[Stored data — start]

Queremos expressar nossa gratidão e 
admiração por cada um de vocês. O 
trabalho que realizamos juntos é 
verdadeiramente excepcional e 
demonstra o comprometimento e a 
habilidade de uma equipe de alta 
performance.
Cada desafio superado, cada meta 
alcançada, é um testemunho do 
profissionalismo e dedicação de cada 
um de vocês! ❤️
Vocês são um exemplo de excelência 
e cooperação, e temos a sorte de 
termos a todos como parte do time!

[Stored data — finish]

* **Task description**
Can you pull the text from every row and reproduce each line word for word?

* **Result of the exercise**
Queremos expressar nossa gratidão e 
admiração por cada um de vocês. O 
trabalho que realizamos juntos é 
verdadeiramente excepcional e 
demonstra o comprometimento e a 
habilidade de uma equipe de alta 
performance.
Cada desafio superado, cada meta 
alcançada, é um testemunho do 
profissionalismo e dedicação de cada 
um de vocês! ❤️
Vocês são um exemplo de excelência 
e cooperação, e temos a sorte de 
termos a todos como parte do time!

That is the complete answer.